=== YOUR OBJECTIVE ===
Which lines in the records below include the word "Visibility"? Report each of them in full.

=== RECORDS TO USE ===
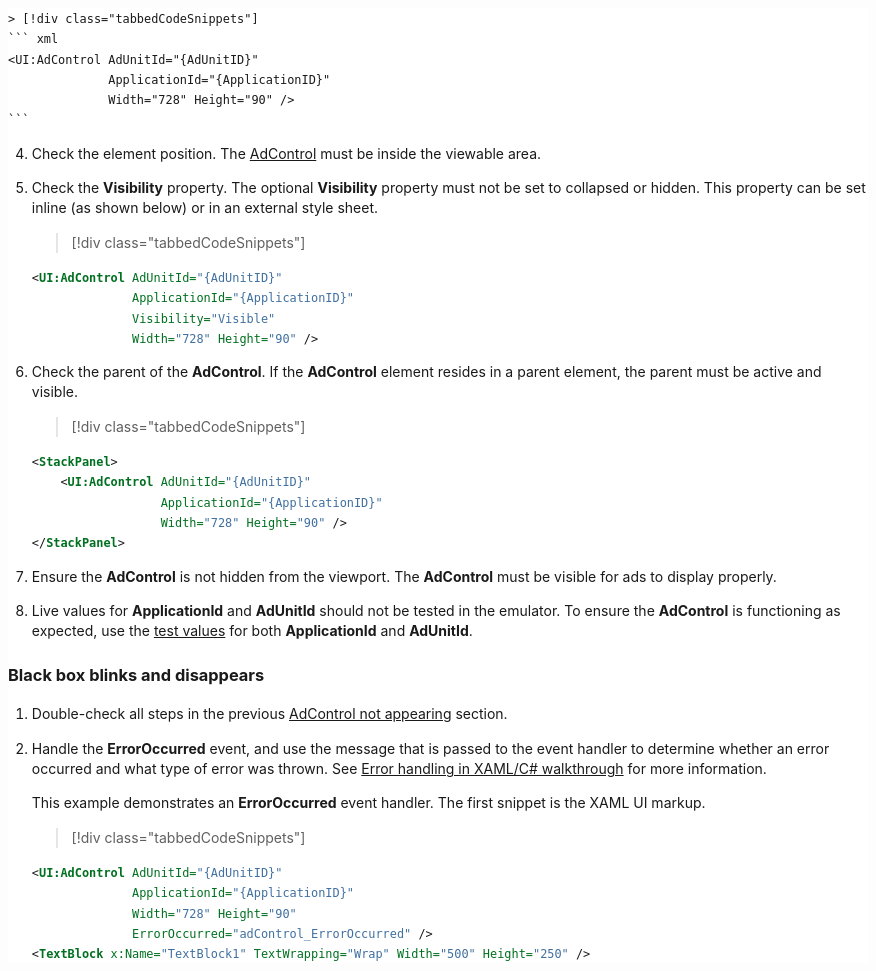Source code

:     > [!div class="tabbedCodeSnippets"]
    ``` xml
    <UI:AdControl AdUnitId="{AdUnitID}"
                  ApplicationId="{ApplicationID}"
                  Width="728" Height="90" />
    ```

4.  Check the element position. The [AdControl](https://docs.microsoft.com/uwp/api/microsoft.advertising.winrt.ui.adcontrol) must be inside the viewable area.

5.  Check the **Visibility** property. The optional **Visibility** property must not be set to collapsed or hidden. This property can be set inline (as shown below) or in an external style sheet.

    > [!div class="tabbedCodeSnippets"]
    ``` xml
    <UI:AdControl AdUnitId="{AdUnitID}"
                  ApplicationId="{ApplicationID}"
                  Visibility="Visible"
                  Width="728" Height="90" />
    ```

6.  Check the parent of the **AdControl**. If the **AdControl** element resides in a parent element, the parent must be active and visible.

    > [!div class="tabbedCodeSnippets"]
    ``` xml
    <StackPanel>
        <UI:AdControl AdUnitId="{AdUnitID}"
                      ApplicationId="{ApplicationID}"
                      Width="728" Height="90" />
    </StackPanel>
    ```

7.  Ensure the **AdControl** is not hidden from the viewport. The **AdControl** must be visible for ads to display properly.

8.  Live values for **ApplicationId** and **AdUnitId** should not be tested in the emulator. To ensure the **AdControl** is functioning as expected, use the [test values](set-up-ad-units-in-your-app.md#test-ad-units) for both **ApplicationId** and **AdUnitId**.

<span id="xaml-blackboxblinksdisappears"/>

### Black box blinks and disappears

1.  Double-check all steps in the previous [AdControl not appearing](#xaml-notappearing) section.

2.  Handle the **ErrorOccurred** event, and use the message that is passed to the event handler to determine whether an error occurred and what type of error was thrown. See [Error handling in XAML/C# walkthrough](error-handling-in-xamlc-walkthrough.md) for more information.

    This example demonstrates an **ErrorOccurred** event handler. The first snippet is the XAML UI markup.

    > [!div class="tabbedCodeSnippets"]
    ``` xml
    <UI:AdControl AdUnitId="{AdUnitID}"
                  ApplicationId="{ApplicationID}"
                  Width="728" Height="90"
                  ErrorOccurred="adControl_ErrorOccurred" />
    <TextBlock x:Name="TextBlock1" TextWrapping="Wrap" Width="500" Height="250" />
    ```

=== RESPONSE FOR THIS EXERCISE ===
5.  Check the **Visibility** property. The optional **Visibility** property must not be set to collapsed or hidden. This property can be set inline (as shown below) or in an external style sheet.
                  Visibility="Visible"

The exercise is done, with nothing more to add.